Accurately identifying the source and cause of memory access errors can be frustrating and time-consuming. CUDA-MEMCHECK detects these errors in your GPU code and allows you to locate them quickly. CUDA-MEMCHECK also reports runtime execution errors, identifying situations that could otherwise result in an “unspecified launch failure” error when your application is running.

CUDA-GDB

When developing massively parallel applications on the GPU, you need a debugger capable of handling thousands of threads running simultaneously on each GPU in the system.
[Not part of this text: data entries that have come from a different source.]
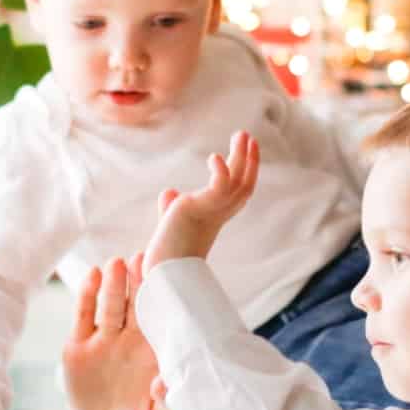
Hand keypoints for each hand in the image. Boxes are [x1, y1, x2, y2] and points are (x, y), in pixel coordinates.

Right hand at [62, 258, 168, 409]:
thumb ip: (169, 404)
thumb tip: (163, 384)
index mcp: (153, 350)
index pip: (159, 316)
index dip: (161, 296)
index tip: (165, 274)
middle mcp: (129, 339)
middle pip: (135, 303)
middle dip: (139, 281)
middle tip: (142, 258)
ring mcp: (103, 339)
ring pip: (110, 304)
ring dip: (114, 283)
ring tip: (117, 264)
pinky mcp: (78, 346)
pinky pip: (83, 316)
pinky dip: (87, 294)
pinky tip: (92, 274)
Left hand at [144, 131, 259, 267]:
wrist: (162, 275)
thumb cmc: (164, 255)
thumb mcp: (171, 224)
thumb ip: (172, 208)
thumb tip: (169, 191)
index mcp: (216, 218)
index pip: (239, 192)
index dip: (246, 172)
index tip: (245, 150)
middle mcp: (219, 214)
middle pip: (244, 184)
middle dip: (248, 159)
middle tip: (246, 135)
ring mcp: (212, 211)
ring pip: (237, 181)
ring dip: (241, 157)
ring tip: (242, 135)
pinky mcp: (199, 208)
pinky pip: (219, 186)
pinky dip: (220, 171)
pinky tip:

CUDA-GDB delivers a seamless debugging experience that allows you to debug both the CPU and GPU portions of your application simultaneously.

Nsight

and the NVIDIA Nsight Visual Studio Edition

NVIDIA® Nsight™ Systems is a system-wide performance analysis tool designed to visualize an application’s algorithms, help you identify the largest opportunities to optimize, and tune to scale efficiently across any quantity or size of CPUs and GPUs; from large server to our smallest SoC.

Arm Forge

Supporting the latest toolkits from NVIDIA, Arm DDT provides one of the most comprehensive debuggers of CPU and GPU applications available. Relied on by software developers on CUDA-enabled laptops and workstations through to the world’s largest hybrid GPU/CPU supercomputers, Arm DDT is designed to help you tackle software bugs in CPU/GPU applications easily.

TotalView

TotalView is the leading dynamic analysis and debugging tool designed to handle complex CPU and GPU based multi-threaded, multi-process and multi-node cluster applications. It enables developers to analyze their C, C++, Fortran and mixed-language Python applications in order to quickly diagnose and fix bugs. Using TotalView’s powerful reverse debugging, memory debugging and advanced debugging technologies, developers are able to reduce development cycles and amount of time it takes to find and fix difficult bugs in their complex codes. TotalView supports the latest CUDA SDK’s, NVIDIA GPU hardware, Linux x86-64, Arm64, and OpenPower platforms and applications utilizing MPI and OpenMP technologies.